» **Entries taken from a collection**
[Start of section]

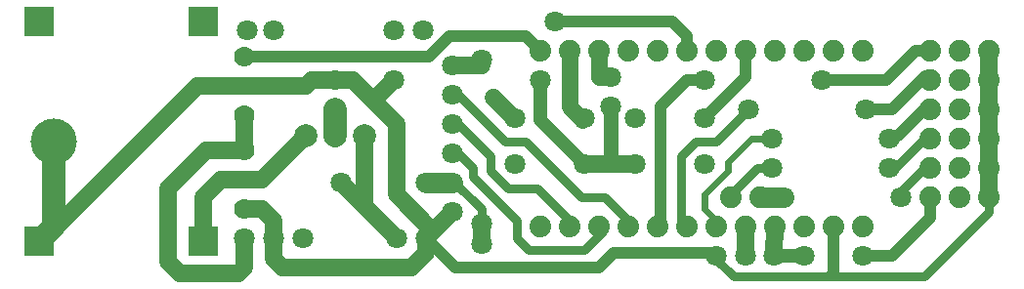
<source format=gtl>
G04 ---------------------------- Layer name :TOP LAYER*
G04 EasyEDA v5.7.26, Thu, 04 Oct 2018 12:13:59 GMT*
G04 417ad5cc9c814d239db4c0f318f8aef8*
G04 Gerber Generator version 0.2*
G04 Scale: 100 percent, Rotated: No, Reflected: No *
G04 Dimensions in millimeters *
G04 leading zeros omitted , absolute positions ,3 integer and 3 decimal *
%FSLAX33Y33*%
%MOMM*%
G90*
G71D02*

%ADD10C,0.499999*%
%ADD11C,0.999998*%
%ADD12C,0.799998*%
%ADD13C,1.499997*%
%ADD14C,1.799996*%
%ADD15C,0.599999*%
%ADD16C,1.399997*%
%ADD17C,1.299997*%
%ADD18C,1.199998*%
%ADD19C,1.999996*%
%ADD20C,1.880006*%
%ADD21C,1.778000*%
%ADD22C,1.879600*%
%ADD23R,2.540000X2.540000*%
%ADD24C,3.999992*%

%LPD*%
G54D11*
G01X79756Y7874D02*
G01X79756Y6096D01*
G01X76454Y2794D01*
G01X73914Y2794D01*
G54D12*
G01X79502Y10668D02*
G01X76962Y8128D01*
G01X79756Y12954D02*
G01X79248Y12954D01*
G01X76454Y10160D01*
G01X76200Y10414D01*
G54D11*
G01X79502Y15748D02*
G01X76962Y13208D01*
G01X79756Y20574D02*
G01X78486Y20574D01*
G01X75946Y18034D01*
G01X70358Y18034D01*
G54D13*
G01X84836Y20574D02*
G01X84836Y18034D01*
G01X84836Y18034D02*
G01X84836Y15494D01*
G01X84836Y15494D02*
G01X84836Y12954D01*
G01X84836Y12954D02*
G01X84836Y10414D01*
G01X84836Y7874D02*
G01X84836Y10414D01*
G01X63754Y5334D02*
G01X63754Y2794D01*
G54D14*
G01X65024Y7874D02*
G01X67056Y7874D01*
G54D11*
G01X79756Y18034D02*
G01X79375Y18415D01*
G01X76454Y15494D01*
G01X74168Y15494D01*
G54D12*
G01X62484Y7874D02*
G01X62357Y8001D01*
G01X64770Y10414D01*
G01X66040Y10414D01*
G54D15*
G01X66040Y12954D02*
G01X64262Y12954D01*
G01X62230Y10922D01*
G01X62230Y10160D01*
G01X60198Y8128D01*
G01X60198Y6858D01*
G01X61468Y5588D01*
G01X61214Y5334D01*
G54D12*
G01X64008Y15494D02*
G01X61214Y12700D01*
G01X59436Y12700D01*
G01X58166Y11430D01*
G01X58166Y5334D01*
G01X58674Y5334D01*
G54D11*
G01X60198Y18034D02*
G01X58674Y18034D01*
G01X56388Y15748D01*
G01X56388Y5588D01*
G01X56134Y5334D01*
G01X60198Y14732D02*
G01X63754Y18288D01*
G01X63754Y20574D01*
G54D16*
G01X49784Y14732D02*
G01X49657Y14605D01*
G01X48514Y15748D01*
G01X48514Y20574D01*
G01X52070Y18288D02*
G01X51054Y18288D01*
G01X51054Y20574D01*
G54D13*
G01X54198Y10731D02*
G01X49784Y10731D01*
G54D17*
G01X52070Y15748D02*
G01X52070Y10815D01*
G01X52011Y10731D01*
G54D12*
G01X38354Y11684D02*
G01X38862Y11684D01*
G01X40132Y10414D01*
G01X40132Y9652D01*
G01X43942Y5842D01*
G01X43942Y4318D01*
G01X44958Y3302D01*
G01X49784Y3302D01*
G01X51435Y4953D01*
G01X51054Y5334D01*
G01X38354Y14224D02*
G01X38862Y14224D01*
G01X41656Y11430D01*
G01X41656Y10160D01*
G01X43180Y8636D01*
G01X45720Y8636D01*
G01X48514Y5842D01*
G01X48514Y5334D01*
G01X38354Y16764D02*
G01X38862Y16764D01*
G01X42926Y12700D01*
G01X44704Y12700D01*
G01X49530Y7874D01*
G01X51562Y7874D01*
G01X53848Y5588D01*
G01X53594Y5334D01*
G54D13*
G01X16764Y4064D02*
G01X16764Y7874D01*
G01X18288Y9398D01*
G01X21844Y9398D01*
G01X25654Y13208D01*
G01X30734Y13208D02*
G01X30734Y7112D01*
G01X33528Y4318D01*
G01X20320Y6858D02*
G01X21844Y6858D01*
G01X22860Y5842D01*
G01X22860Y4318D01*
G01X20320Y11938D02*
G01X17018Y11938D01*
G01X13716Y8636D01*
G01X13716Y2286D01*
G01X14732Y1270D01*
G01X19812Y1270D01*
G01X20320Y1778D01*
G01X20320Y4318D01*
G01X20320Y11938D02*
G01X20320Y14986D01*
G54D11*
G01X20320Y20066D02*
G01X36322Y20066D01*
G01X38100Y21844D01*
G01X44704Y21844D01*
G01X45974Y20574D01*
G54D13*
G01X2540Y4064D02*
G01X2794Y4064D01*
G01X16256Y17526D01*
G01X25654Y17526D01*
G01X26162Y18034D01*
G01X29718Y18034D01*
G01X33528Y14224D01*
G01X33528Y8128D01*
G01X36703Y4953D01*
G01X36068Y4318D01*
G01X38354Y6604D02*
G01X36068Y4318D01*
G01X22860Y4318D02*
G01X22860Y2540D01*
G01X23622Y1778D01*
G01X34798Y1778D01*
G01X36068Y3048D01*
G01X36068Y4318D01*
G54D14*
G01X36068Y9144D02*
G01X38354Y9144D01*
G54D11*
G01X61214Y3048D02*
G01X52324Y3048D01*
G01X51054Y1778D01*
G01X38608Y1778D01*
G01X36068Y4318D01*
G54D12*
G01X40894Y5588D02*
G01X40894Y6858D01*
G01X38481Y9271D01*
G01X38354Y9144D01*
G54D18*
G01X45974Y18034D02*
G01X45974Y14541D01*
G01X49784Y10731D01*
G54D13*
G01X33274Y18034D02*
G01X31496Y16256D01*
G01X31496Y16256D01*
G01X28702Y9144D02*
G01X30734Y7112D01*
G54D10*
G01X66212Y2794D02*
G01X68834Y2794D01*
G54D13*
G01X66294Y5334D02*
G01X66294Y5252D01*
G01X66212Y3048D01*
G54D18*
G01X66212Y2794D02*
G01X68834Y2794D01*
G54D11*
G01X47244Y23114D02*
G01X57404Y23114D01*
G01X58674Y21844D01*
G01X58674Y20574D01*
G54D13*
G01X40894Y19812D02*
G01X40894Y19304D01*
G01X38354Y19304D01*
G54D19*
G01X28194Y15494D02*
G01X28194Y13208D01*
G54D12*
G01X61214Y2794D02*
G01X61087Y2667D01*
G01X62738Y1016D01*
G01X79248Y1016D01*
G01X84836Y6604D01*
G01X84836Y7874D01*
G54D11*
G01X71374Y5334D02*
G01X71374Y1270D01*
G01X71264Y1270D01*
G54D19*
G01X3810Y12700D02*
G01X3810Y5334D01*
G01X2540Y4064D01*
G54D13*
G01X40894Y3810D02*
G01X40894Y5588D01*
G01X43784Y14732D02*
G01X43688Y14732D01*
G01X41910Y16510D01*
G54D20*
G01X65024Y7874D03*
G01X62484Y7874D03*
G54D19*
G01X30734Y13208D03*
G01X28194Y13208D03*
G01X25654Y13208D03*
G54D21*
G01X20320Y6858D03*
G01X20320Y11938D03*
G01X20320Y14986D03*
G01X20320Y20066D03*
G54D14*
G01X61214Y2794D03*
G01X66212Y2794D03*
G01X52070Y18288D03*
G01X52070Y15748D03*
G01X49784Y14732D03*
G01X43784Y14732D03*
G01X49784Y10731D03*
G01X43784Y10731D03*
G01X60198Y14732D03*
G01X54198Y14732D03*
G01X60198Y10731D03*
G01X54198Y10731D03*
G54D22*
G01X45974Y5334D03*
G01X48514Y5334D03*
G01X51054Y5334D03*
G01X53594Y5334D03*
G01X56134Y5334D03*
G01X58674Y5334D03*
G01X61214Y5334D03*
G01X63754Y5334D03*
G01X66294Y5334D03*
G01X68834Y5334D03*
G01X71374Y5334D03*
G01X73914Y5334D03*
G01X73914Y20574D03*
G01X71374Y20574D03*
G01X68834Y20574D03*
G01X66294Y20574D03*
G01X63754Y20574D03*
G01X61214Y20574D03*
G01X58674Y20574D03*
G01X56134Y20574D03*
G01X53594Y20574D03*
G01X51054Y20574D03*
G01X48514Y20574D03*
G01X45974Y20574D03*
G54D14*
G01X60198Y18034D03*
G01X70358Y18034D03*
G01X64008Y15494D03*
G01X74168Y15494D03*
G01X66040Y12954D03*
G01X76200Y12954D03*
G01X66040Y10414D03*
G01X76200Y10414D03*
G01X67056Y7874D03*
G01X77216Y7874D03*
G01X63754Y2794D03*
G01X73914Y2794D03*
G54D22*
G01X79756Y20574D03*
G01X82296Y20574D03*
G01X84836Y20574D03*
G01X79756Y18034D03*
G01X82296Y18034D03*
G01X84836Y18034D03*
G01X79756Y15494D03*
G01X82296Y15494D03*
G01X84836Y15494D03*
G01X79756Y12954D03*
G01X82296Y12954D03*
G01X84836Y12954D03*
G01X79756Y10414D03*
G01X82296Y10414D03*
G01X84836Y10414D03*
G01X79756Y7874D03*
G01X82296Y7874D03*
G01X84836Y7874D03*
G54D14*
G01X20574Y22352D03*
G01X22860Y22352D03*
G01X33274Y22352D03*
G01X35814Y22352D03*
G01X20320Y4318D03*
G01X22860Y4318D03*
G01X25400Y4318D03*
G01X33528Y4318D03*
G01X36068Y4318D03*
G54D23*
G01X2540Y4064D03*
G01X16764Y4064D03*
G01X2540Y23114D03*
G01X16764Y23114D03*
G54D14*
G01X38354Y19304D03*
G01X38354Y16764D03*
G01X38354Y14224D03*
G01X38354Y11684D03*
G01X38354Y9144D03*
G01X38354Y6604D03*
G01X28702Y9144D03*
G01X36068Y9144D03*
G01X40894Y3810D03*
G01X45974Y18034D03*
G01X33274Y18034D03*
G01X68834Y2794D03*
G01X47244Y23114D03*
G01X40894Y19812D03*
G01X28194Y18034D03*
G01X28194Y15494D03*
G54D24*
G01X3810Y12700D03*
G54D14*
G01X40894Y5588D03*
M00*
M02*

</source>
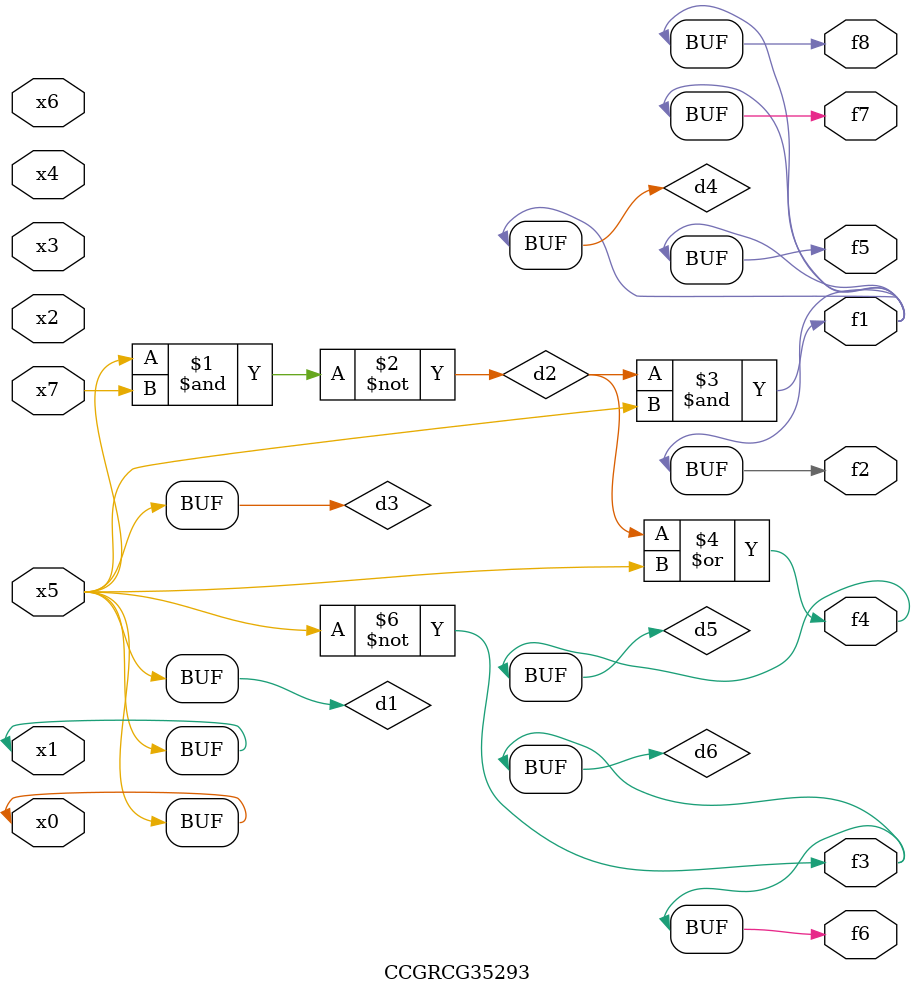
<source format=v>
module CCGRCG35293(
	input x0, x1, x2, x3, x4, x5, x6, x7,
	output f1, f2, f3, f4, f5, f6, f7, f8
);

	wire d1, d2, d3, d4, d5, d6;

	buf (d1, x0, x5);
	nand (d2, x5, x7);
	buf (d3, x0, x1);
	and (d4, d2, d3);
	or (d5, d2, d3);
	nor (d6, d1, d3);
	assign f1 = d4;
	assign f2 = d4;
	assign f3 = d6;
	assign f4 = d5;
	assign f5 = d4;
	assign f6 = d6;
	assign f7 = d4;
	assign f8 = d4;
endmodule

</source>
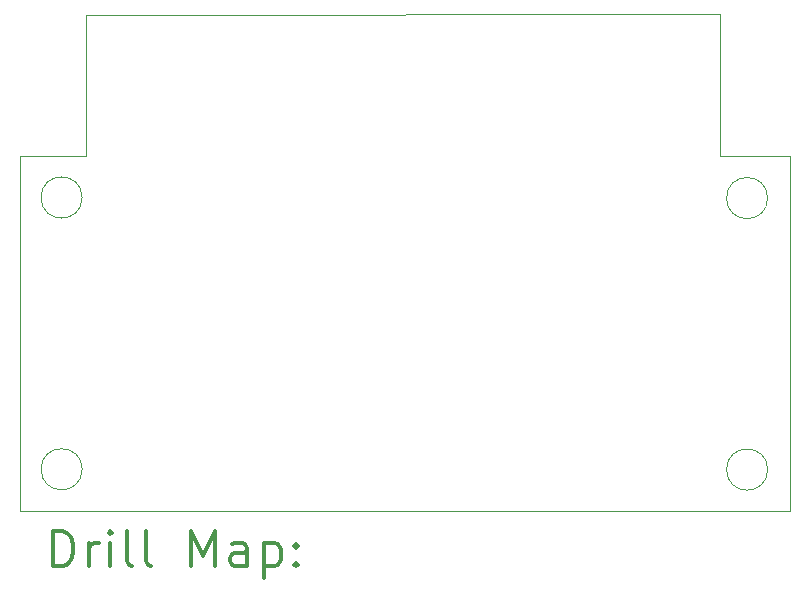
<source format=gbr>
%FSLAX45Y45*%
G04 Gerber Fmt 4.5, Leading zero omitted, Abs format (unit mm)*
G04 Created by KiCad (PCBNEW (5.1.5-0-10_14)) date 2021-04-02 15:52:51*
%MOMM*%
%LPD*%
G04 APERTURE LIST*
%TA.AperFunction,Profile*%
%ADD10C,0.050000*%
%TD*%
%TA.AperFunction,Profile*%
%ADD11C,0.100000*%
%TD*%
%ADD12C,0.200000*%
%ADD13C,0.300000*%
G04 APERTURE END LIST*
D10*
X3184126Y-7142480D02*
G75*
G03X3184126Y-7142480I-174226J0D01*
G01*
X3184126Y-9443720D02*
G75*
G03X3184126Y-9443720I-174226J0D01*
G01*
X8988026Y-9446260D02*
G75*
G03X8988026Y-9446260I-174226J0D01*
G01*
X9177020Y-6791960D02*
X8587740Y-6791960D01*
X2656840Y-6789420D02*
X2661920Y-9794240D01*
X8988026Y-7147560D02*
G75*
G03X8988026Y-7147560I-174226J0D01*
G01*
D11*
X9177020Y-6791960D02*
X9179560Y-9794240D01*
X8587740Y-5593080D02*
X8587740Y-6791960D01*
X9179560Y-9794240D02*
X2661920Y-9794240D01*
X2656840Y-6789420D02*
X3220720Y-6789420D01*
X3220720Y-6789420D02*
X3220720Y-5598160D01*
X3220720Y-5598160D02*
X8587740Y-5593080D01*
D12*
D13*
X2938268Y-10264954D02*
X2938268Y-9964954D01*
X3009697Y-9964954D01*
X3052554Y-9979240D01*
X3081126Y-10007812D01*
X3095411Y-10036383D01*
X3109697Y-10093526D01*
X3109697Y-10136383D01*
X3095411Y-10193526D01*
X3081126Y-10222097D01*
X3052554Y-10250669D01*
X3009697Y-10264954D01*
X2938268Y-10264954D01*
X3238268Y-10264954D02*
X3238268Y-10064954D01*
X3238268Y-10122097D02*
X3252554Y-10093526D01*
X3266840Y-10079240D01*
X3295411Y-10064954D01*
X3323983Y-10064954D01*
X3423983Y-10264954D02*
X3423983Y-10064954D01*
X3423983Y-9964954D02*
X3409697Y-9979240D01*
X3423983Y-9993526D01*
X3438268Y-9979240D01*
X3423983Y-9964954D01*
X3423983Y-9993526D01*
X3609697Y-10264954D02*
X3581126Y-10250669D01*
X3566840Y-10222097D01*
X3566840Y-9964954D01*
X3766840Y-10264954D02*
X3738268Y-10250669D01*
X3723983Y-10222097D01*
X3723983Y-9964954D01*
X4109697Y-10264954D02*
X4109697Y-9964954D01*
X4209697Y-10179240D01*
X4309697Y-9964954D01*
X4309697Y-10264954D01*
X4581126Y-10264954D02*
X4581126Y-10107812D01*
X4566840Y-10079240D01*
X4538268Y-10064954D01*
X4481126Y-10064954D01*
X4452554Y-10079240D01*
X4581126Y-10250669D02*
X4552554Y-10264954D01*
X4481126Y-10264954D01*
X4452554Y-10250669D01*
X4438268Y-10222097D01*
X4438268Y-10193526D01*
X4452554Y-10164954D01*
X4481126Y-10150669D01*
X4552554Y-10150669D01*
X4581126Y-10136383D01*
X4723983Y-10064954D02*
X4723983Y-10364954D01*
X4723983Y-10079240D02*
X4752554Y-10064954D01*
X4809697Y-10064954D01*
X4838268Y-10079240D01*
X4852554Y-10093526D01*
X4866840Y-10122097D01*
X4866840Y-10207812D01*
X4852554Y-10236383D01*
X4838268Y-10250669D01*
X4809697Y-10264954D01*
X4752554Y-10264954D01*
X4723983Y-10250669D01*
X4995411Y-10236383D02*
X5009697Y-10250669D01*
X4995411Y-10264954D01*
X4981126Y-10250669D01*
X4995411Y-10236383D01*
X4995411Y-10264954D01*
X4995411Y-10079240D02*
X5009697Y-10093526D01*
X4995411Y-10107812D01*
X4981126Y-10093526D01*
X4995411Y-10079240D01*
X4995411Y-10107812D01*
M02*

</source>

[End of section]

» **WORK TASK**
Please set down only the lines from the first line of the records above through the line that has "G01X79756Y18034D02*", exactly, and not the pictures.

» **COMPLETED EXERCISE**
<source format=gtl>
G04 ---------------------------- Layer name :TOP LAYER*
G04 EasyEDA v5.7.26, Thu, 04 Oct 2018 12:13:59 GMT*
G04 417ad5cc9c814d239db4c0f318f8aef8*
G04 Gerber Generator version 0.2*
G04 Scale: 100 percent, Rotated: No, Reflected: No *
G04 Dimensions in millimeters *
G04 leading zeros omitted , absolute positions ,3 integer and 3 decimal *
%FSLAX33Y33*%
%MOMM*%
G90*
G71D02*

%ADD10C,0.499999*%
%ADD11C,0.999998*%
%ADD12C,0.799998*%
%ADD13C,1.499997*%
%ADD14C,1.799996*%
%ADD15C,0.599999*%
%ADD16C,1.399997*%
%ADD17C,1.299997*%
%ADD18C,1.199998*%
%ADD19C,1.999996*%
%ADD20C,1.880006*%
%ADD21C,1.778000*%
%ADD22C,1.879600*%
%ADD23R,2.540000X2.540000*%
%ADD24C,3.999992*%

%LPD*%
G54D11*
G01X79756Y7874D02*
G01X79756Y6096D01*
G01X76454Y2794D01*
G01X73914Y2794D01*
G54D12*
G01X79502Y10668D02*
G01X76962Y8128D01*
G01X79756Y12954D02*
G01X79248Y12954D01*
G01X76454Y10160D01*
G01X76200Y10414D01*
G54D11*
G01X79502Y15748D02*
G01X76962Y13208D01*
G01X79756Y20574D02*
G01X78486Y20574D01*
G01X75946Y18034D01*
G01X70358Y18034D01*
G54D13*
G01X84836Y20574D02*
G01X84836Y18034D01*
G01X84836Y18034D02*
G01X84836Y15494D01*
G01X84836Y15494D02*
G01X84836Y12954D01*
G01X84836Y12954D02*
G01X84836Y10414D01*
G01X84836Y7874D02*
G01X84836Y10414D01*
G01X63754Y5334D02*
G01X63754Y2794D01*
G54D14*
G01X65024Y7874D02*
G01X67056Y7874D01*
G54D11*
G01X79756Y18034D02*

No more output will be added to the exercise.